In a fuel cell, chemical reaction energy of a fuel is directly transformed into electric energy to generate an electric current. That is, the fuel cell includes an electrical power generating system in which the chemical reaction energy of the fuel (hydrogen or methanol) and an oxidation agent (oxygen or air) is directly transformed into the electrical energy.
The fuel cell continuously generates the electric current using the fuel supplied from the outside of the fuel cell without combustion or cycles of charge and discharge. The fuel cell has significantly higher energy efficiency than an electric generator using thermal dynamic energy produced by combustion of a fuel, because the fuel cell is not governed by thermodynamic efficiency limits.
Generally, the chemical reaction of a fuel (hydrogen) and an oxidation agent (oxygen) in a fuel cell produces water. Currently marketed fuel cells include polymer electrolyte membrane fuel cells (PEMFC) and phosphoric acid fuel cells (PAFC), which use an acidic electrolyte. Equations of the chemical reaction in a fuel cell in which an acidic electrolyte is used are as follows.cathode reaction: O2+4H++4e−→2H2Oanode reaction: H2→2H++2e−total reaction: 2H2+O2→2H2O
That is, when a fuel (commonly hydrogen) and an oxidation agent (commonly air) are respectively supplied to an anode and a cathode at the same time, energy is generated by an oxidation reaction of the fuel at the anode and an oxygen reduction reaction of the oxidation agent at the cathode caused by a catalyst, thereby resulting in the generation of electrons.
Efficiency of the catalyst is an important parameter to improve the efficiency of the fuel cell. Noble metals such as platinum, which is the most stable in an electro-chemical reaction, can be used as the catalyst. However, pure noble metals such as platinum may be too expensive to apply commercially in a fuel cell.
Therefore, several studies have been performed to develop an alloy-based catalyst that is capable of being substituted for pure noble metals such as platinum.
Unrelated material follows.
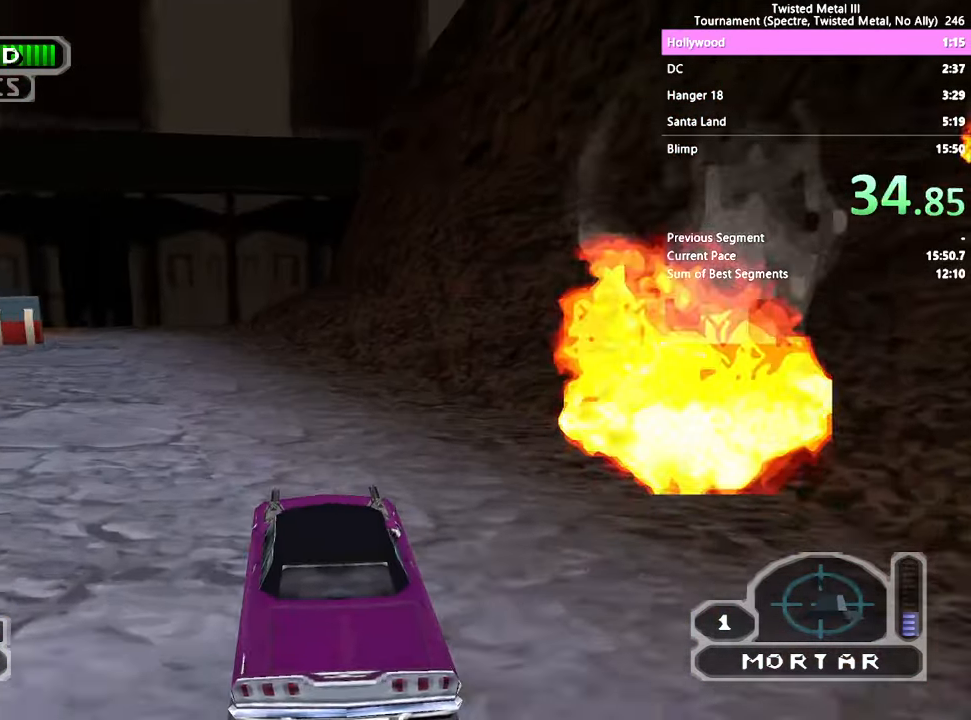
{"dt_ms": 500, "buttons": ["CROSS", "SQUARE", "DPAD_LEFT"], "left_stick": "center", "right_stick": "center", "events": [[83, "DPAD_LEFT", "down"], [233, "DPAD_LEFT", "up"], [400, "DPAD_LEFT", "down"], [433, "CROSS", "down"]]}
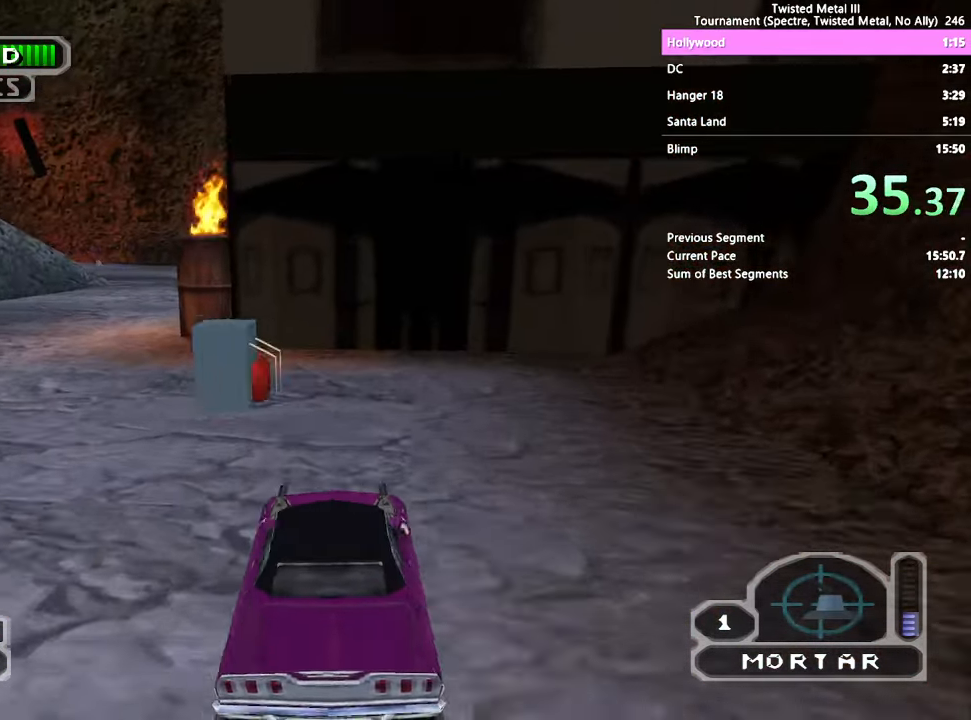
{"dt_ms": 500, "buttons": ["SQUARE"], "left_stick": "center", "right_stick": "center", "events": [[166, "CROSS", "up"], [200, "SQUARE", "up"], [350, "DPAD_LEFT", "up"], [500, "SQUARE", "down"]]}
For example, U.S. Pat. No. 4,447,506 discloses alloy catalysts such as Pt—Cr—Co and Pt—Cr and U.S. Pat. No. 4,822,699 discloses Pt—Ga and Pt—Cr.
The noble metals can also be supported (or coated) on a supporter such as carbon to reduce the amount used.
Japanese Patent Publication (No. 2002-42825) discloses a catalyst for a fuel cell having platinum particles of which 5 wt % or more are cubic shape and/or regular tetrahedron shape platinum particles to reduce the amount of platinum used and to improve efficiency. The reference discloses a method for preparing the catalyst that includes bubbling hydrogen in an aqueous solution formed by dissolving platonic chloride (II) potassium and sodium polyacrylate so as to generate a platinum colloid solution; adding a conductive carbon material to the platinum colloid solution; adjusting the pH level of the liquid mixture to be not greater than 3 or not less than 12; separating the colloidal particles from the liquid mixture along with the carbon material; and heat-treating the separated carbon material with the colloidal particles at 180 to 350° C.
Japanese Patent Publication (No. 2002-015745) discloses a catalyst in which a perfluorocarbon polymer including a sulfonic acid group and platinum or platinum alloy materials are supported in a carbon supporter. The fabricating method of the above-mentioned catalyst includes: dispersing carbon powders in an aqueous solution of platinum chloride acid; dissolving or dispersing a compound including elements which are capable of alloying with platinum when the platinum alloy is used instead of the platinum; performing adsorption of the compound including the platinum or the platinum alloy on the carbon powders through heating and stirring; controlling pH to the alkaline state if necessary; filtering, washing and drying the resultant; and performing heat-treatment under an inert gas atmosphere.
However, the catalytic activity of the above described platinum-based catalysts is not satisfactory and there remains a need for a catalyst for a fuel cell having an improved catalytic activity.